Beyond contractual clauses, the provision of law that sets out these obligations requires a lot more clarity than the clause in the present Data Protection Bill, 2021. For instance, does the algorithm itself need to be disclosed to prove fairness? Will a self-certification satisfy this requirement? What is fair and who decides what is fair? Will this apply only to certain kinds of algorithms such as predictive algorithms? Is the disclosure requirement a public disclosure or a confidential disclosure? Without clarity on these aspects, the requirement of the law will remain a feel-good provision with little hope of implementation especially vis-à-vis the State.
A more systemic issue that also requires consideration in order to enable better transparency is the need to strengthen the judicial system itself. The judicial system should be strengthened to deal swiftly with misappropriation claims. It is usually not the disclosure of confidential information/trade secrets that is the issue. It is its misappropriation through improper use that is the cause of concern.

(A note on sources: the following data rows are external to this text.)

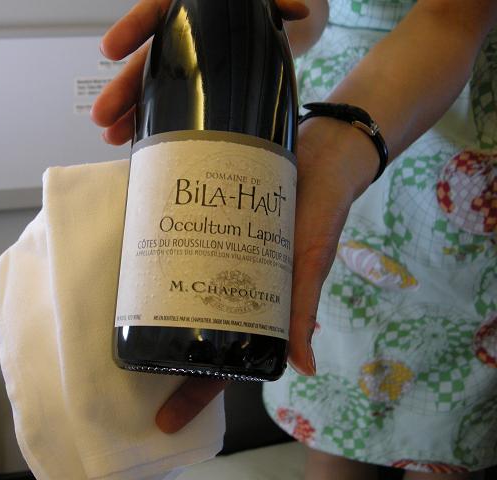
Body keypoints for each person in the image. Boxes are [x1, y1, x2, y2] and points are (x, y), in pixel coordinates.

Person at [92, 1, 497, 479]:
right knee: (332, 420)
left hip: (436, 158)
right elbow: (307, 13)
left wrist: (339, 143)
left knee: (438, 443)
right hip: (305, 156)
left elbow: (452, 17)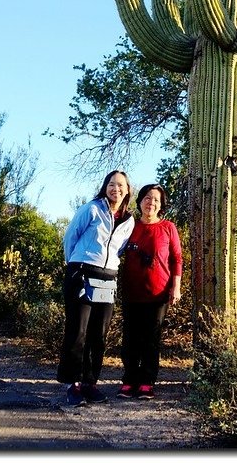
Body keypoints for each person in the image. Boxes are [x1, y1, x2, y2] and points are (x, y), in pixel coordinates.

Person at [57, 170, 135, 406]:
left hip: (108, 277)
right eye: (111, 184)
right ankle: (73, 384)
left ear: (128, 190)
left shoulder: (129, 220)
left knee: (99, 334)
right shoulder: (91, 208)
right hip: (82, 272)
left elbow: (119, 249)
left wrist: (108, 264)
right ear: (105, 187)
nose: (116, 189)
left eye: (121, 185)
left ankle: (90, 382)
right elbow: (70, 237)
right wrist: (77, 263)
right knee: (78, 331)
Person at [117, 183, 182, 400]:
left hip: (158, 293)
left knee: (151, 337)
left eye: (155, 199)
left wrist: (176, 286)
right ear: (140, 201)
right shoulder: (130, 225)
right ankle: (129, 379)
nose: (150, 202)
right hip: (131, 291)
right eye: (147, 198)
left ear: (161, 204)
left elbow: (176, 259)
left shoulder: (168, 227)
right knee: (130, 338)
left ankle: (147, 381)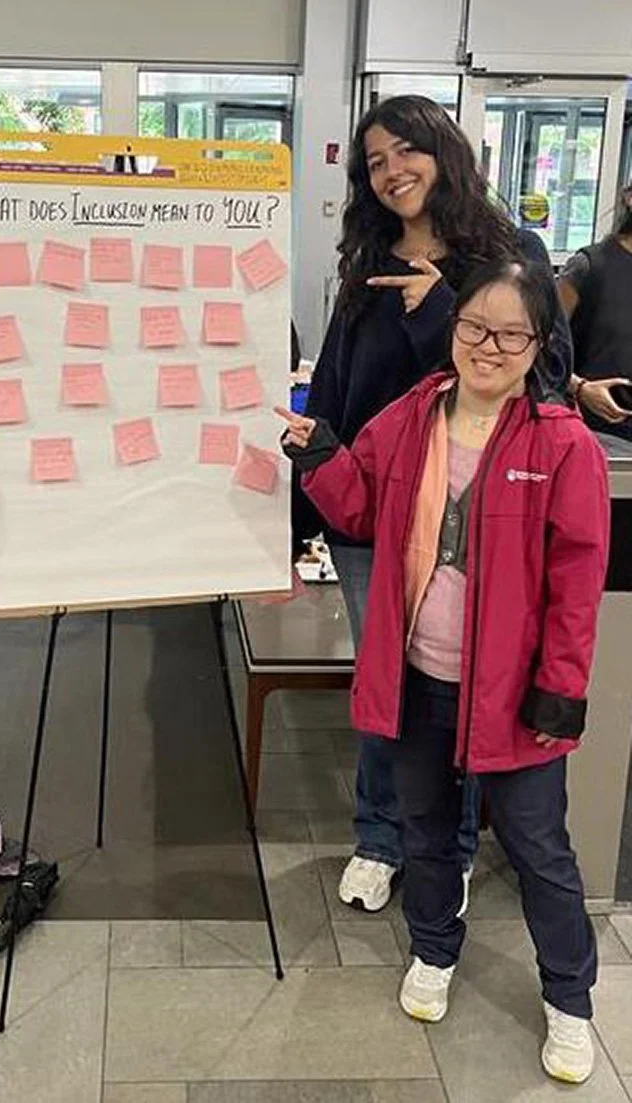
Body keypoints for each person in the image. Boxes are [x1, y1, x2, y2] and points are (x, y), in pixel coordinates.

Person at [277, 257, 607, 1084]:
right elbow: (355, 504)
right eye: (473, 327)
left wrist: (561, 688)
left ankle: (570, 999)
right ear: (453, 330)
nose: (486, 346)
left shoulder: (560, 442)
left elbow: (577, 581)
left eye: (509, 333)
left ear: (538, 345)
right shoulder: (414, 414)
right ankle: (433, 949)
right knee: (425, 831)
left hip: (515, 696)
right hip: (420, 676)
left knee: (539, 849)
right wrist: (318, 451)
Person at [297, 94, 572, 913]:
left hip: (477, 512)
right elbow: (338, 391)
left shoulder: (508, 252)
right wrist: (309, 504)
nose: (391, 172)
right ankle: (381, 835)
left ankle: (448, 847)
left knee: (461, 685)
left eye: (404, 151)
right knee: (389, 685)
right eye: (374, 162)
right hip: (371, 514)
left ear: (441, 150)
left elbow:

In jurisdictions with weak enforcement mechanisms, companies may make business decisions to tighten secrecy rather than promote disclosure.
Click here to view this post on SpicyIP and leave a comment.
2 thoughts on “Algorithmic Transparency and the Smart State”
“Explainability” is the concept that a machine learning (ML) model and its output can be explained in human language terms in a way that makes sense to a human being.
Not all ML models are explainable. While some basic ML like decision-trees can be called algorithms and can be explained in “if this then that” terms, newer and advanced neural-net based ML models are not at all explainable in a human language sense.
Secondly, the model is trained on some data, after which it performs a prediction. The predictive quality depends in no small measure upon the quality and content of the training data rather than the model code itself.
Consequently, “algorithmic transparency” is a futile expectation as it is equivalent to mandating the use of lower-performing explainable models. To make a generalized law, trained models will need to be treated as black boxes where only the inputs and outputs are observable.
Thanks for your comment and for explaining the issues involved with ‘explainability’. There is a tension between adoption of advanced ML technology and public trust and accountability – when it comes to use by the state.
As you suggest, one option could be to have a generalised law that treats trained models as black boxes where only inputs and outputs are observable. However, this may not be optimal in all cases – especially when individual interests are involved and stakes are high.
Some have suggested a ‘balancing test’ where levels of explainability (and relatedly algorithmic transparency) are tailored to the interests / stakes involved.
In certain cases, the state should stay away from using algorithms that can’t be explained to the public. Simpler technology with transparent algorithms should be used instead. However, in other cases, more complex, advanced ML systems may be used.
So a generalised law requiring transparency should be the rule with room for exceptions.
Also, between the service provider (private sector) and the public agency adopting the tech – the public agency should examine all aspects of the private sector algorithms and training data that they rely on.